──────── Input records ────────
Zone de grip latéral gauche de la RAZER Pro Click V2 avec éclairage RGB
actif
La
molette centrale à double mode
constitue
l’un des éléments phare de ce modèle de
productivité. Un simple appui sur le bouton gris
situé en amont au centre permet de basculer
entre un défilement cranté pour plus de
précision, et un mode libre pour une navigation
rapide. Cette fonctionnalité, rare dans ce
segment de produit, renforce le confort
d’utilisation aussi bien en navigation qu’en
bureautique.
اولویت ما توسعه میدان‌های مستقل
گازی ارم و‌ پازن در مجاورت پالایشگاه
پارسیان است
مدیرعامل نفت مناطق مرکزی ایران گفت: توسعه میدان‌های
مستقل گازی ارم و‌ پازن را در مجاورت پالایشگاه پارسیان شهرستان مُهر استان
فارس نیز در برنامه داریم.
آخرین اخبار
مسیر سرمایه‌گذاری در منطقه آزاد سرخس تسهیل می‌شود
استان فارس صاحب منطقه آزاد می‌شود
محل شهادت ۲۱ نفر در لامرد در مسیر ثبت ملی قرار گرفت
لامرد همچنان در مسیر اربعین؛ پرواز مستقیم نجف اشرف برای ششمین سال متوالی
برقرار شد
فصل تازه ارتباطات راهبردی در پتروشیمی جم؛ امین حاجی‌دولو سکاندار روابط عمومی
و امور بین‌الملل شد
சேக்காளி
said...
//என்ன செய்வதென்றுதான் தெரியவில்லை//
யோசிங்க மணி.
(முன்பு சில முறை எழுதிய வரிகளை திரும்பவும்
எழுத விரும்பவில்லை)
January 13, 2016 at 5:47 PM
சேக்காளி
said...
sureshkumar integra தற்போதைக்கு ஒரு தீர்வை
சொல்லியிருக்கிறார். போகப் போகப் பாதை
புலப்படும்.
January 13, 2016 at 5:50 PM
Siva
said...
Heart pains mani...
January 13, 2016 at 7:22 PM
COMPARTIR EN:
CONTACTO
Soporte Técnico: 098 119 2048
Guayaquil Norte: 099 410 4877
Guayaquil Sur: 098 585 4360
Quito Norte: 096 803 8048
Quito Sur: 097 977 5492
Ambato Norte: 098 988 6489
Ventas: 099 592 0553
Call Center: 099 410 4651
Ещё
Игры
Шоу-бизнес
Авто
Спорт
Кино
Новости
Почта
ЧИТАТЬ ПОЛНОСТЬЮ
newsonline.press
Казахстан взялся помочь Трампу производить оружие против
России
────────
──────── Input records ────────
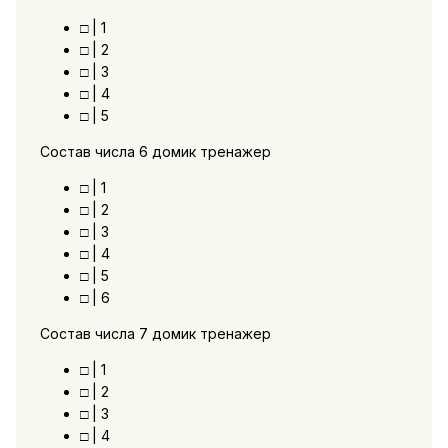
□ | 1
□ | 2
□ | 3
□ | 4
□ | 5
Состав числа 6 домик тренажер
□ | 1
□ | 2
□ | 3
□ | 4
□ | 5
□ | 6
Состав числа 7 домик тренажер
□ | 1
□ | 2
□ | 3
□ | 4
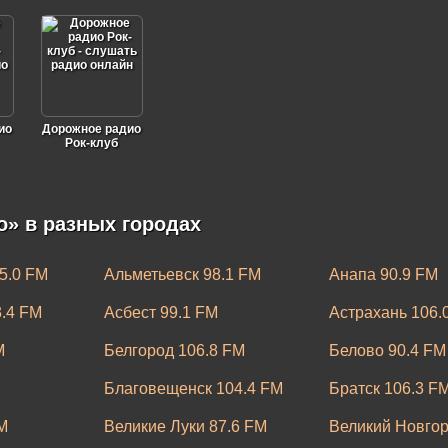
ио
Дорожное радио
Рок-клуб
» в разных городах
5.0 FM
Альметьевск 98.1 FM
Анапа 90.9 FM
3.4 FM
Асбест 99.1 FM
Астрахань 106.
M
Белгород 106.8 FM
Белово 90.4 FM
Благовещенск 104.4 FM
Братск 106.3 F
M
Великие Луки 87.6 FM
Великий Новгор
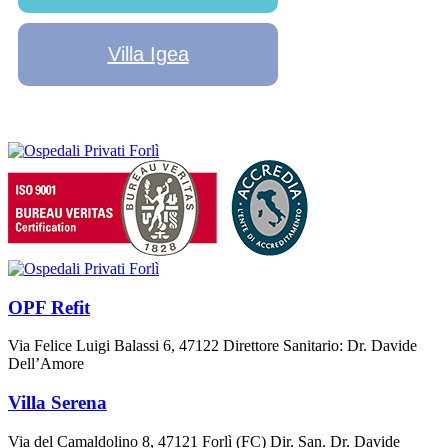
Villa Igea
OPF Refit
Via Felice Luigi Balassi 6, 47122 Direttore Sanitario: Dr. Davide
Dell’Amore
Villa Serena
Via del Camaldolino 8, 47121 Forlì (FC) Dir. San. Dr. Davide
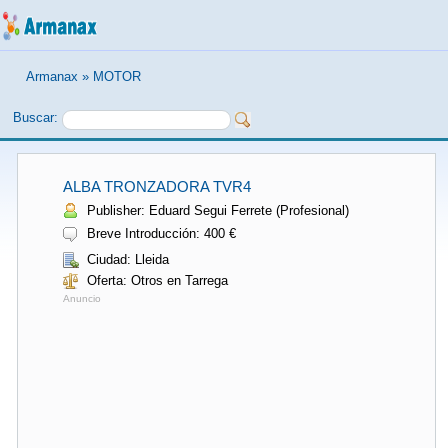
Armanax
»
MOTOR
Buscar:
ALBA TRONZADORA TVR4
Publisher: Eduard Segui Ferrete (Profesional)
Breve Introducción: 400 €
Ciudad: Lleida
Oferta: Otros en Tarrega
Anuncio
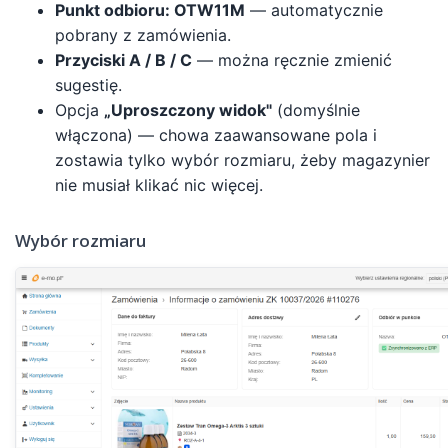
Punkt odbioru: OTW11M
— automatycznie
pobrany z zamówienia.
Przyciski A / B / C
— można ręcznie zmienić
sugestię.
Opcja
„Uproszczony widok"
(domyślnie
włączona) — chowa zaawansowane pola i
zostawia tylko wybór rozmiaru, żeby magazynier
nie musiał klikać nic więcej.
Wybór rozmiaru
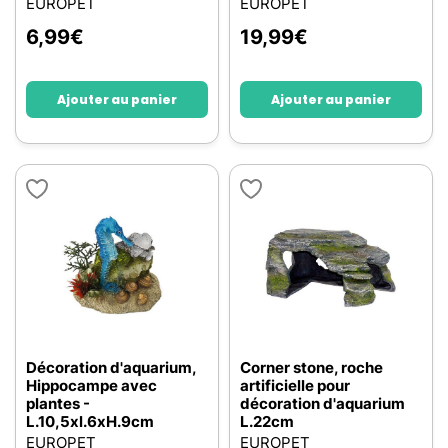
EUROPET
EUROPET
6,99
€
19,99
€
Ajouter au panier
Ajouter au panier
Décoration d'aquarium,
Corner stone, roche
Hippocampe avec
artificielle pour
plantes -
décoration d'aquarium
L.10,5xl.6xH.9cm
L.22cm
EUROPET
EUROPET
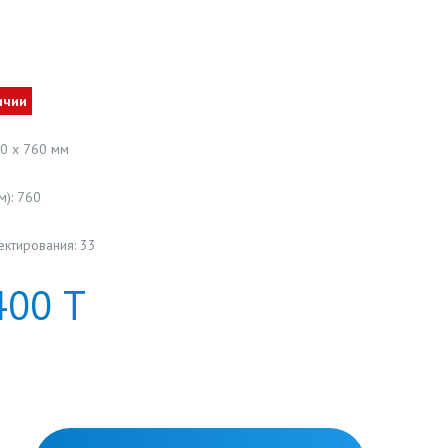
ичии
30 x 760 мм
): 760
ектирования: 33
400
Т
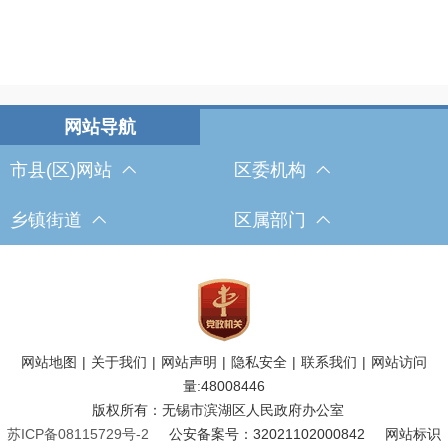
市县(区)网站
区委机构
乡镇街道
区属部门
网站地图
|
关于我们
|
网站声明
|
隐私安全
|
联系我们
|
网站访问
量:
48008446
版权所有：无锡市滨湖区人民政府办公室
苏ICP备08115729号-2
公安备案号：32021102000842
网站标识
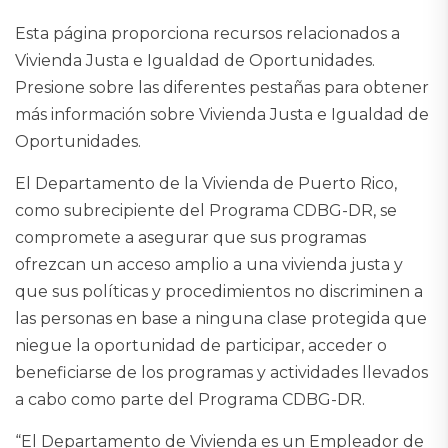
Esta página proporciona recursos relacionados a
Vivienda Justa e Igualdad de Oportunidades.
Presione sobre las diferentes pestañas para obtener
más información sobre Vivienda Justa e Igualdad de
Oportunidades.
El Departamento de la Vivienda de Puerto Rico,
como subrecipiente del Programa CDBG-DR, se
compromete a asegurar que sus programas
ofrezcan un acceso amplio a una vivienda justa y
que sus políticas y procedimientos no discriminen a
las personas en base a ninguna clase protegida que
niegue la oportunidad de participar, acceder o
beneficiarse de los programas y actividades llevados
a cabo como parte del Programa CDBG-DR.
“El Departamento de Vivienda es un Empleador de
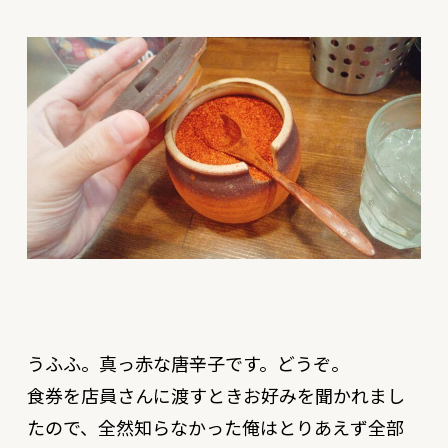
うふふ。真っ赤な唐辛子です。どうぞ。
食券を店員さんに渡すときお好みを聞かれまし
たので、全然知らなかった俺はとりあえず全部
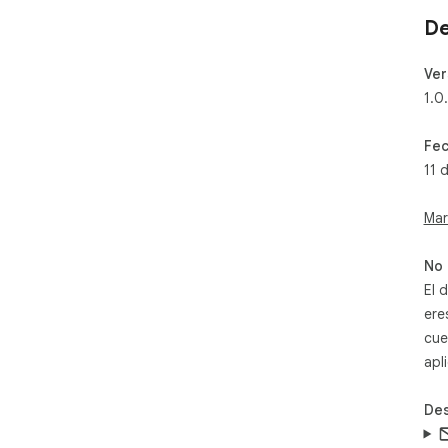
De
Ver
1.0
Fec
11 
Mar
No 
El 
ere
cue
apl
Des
────────
Directions for this task:
Provide only the count of lines in the data above that include the string "aquarium".

Problem solution:
2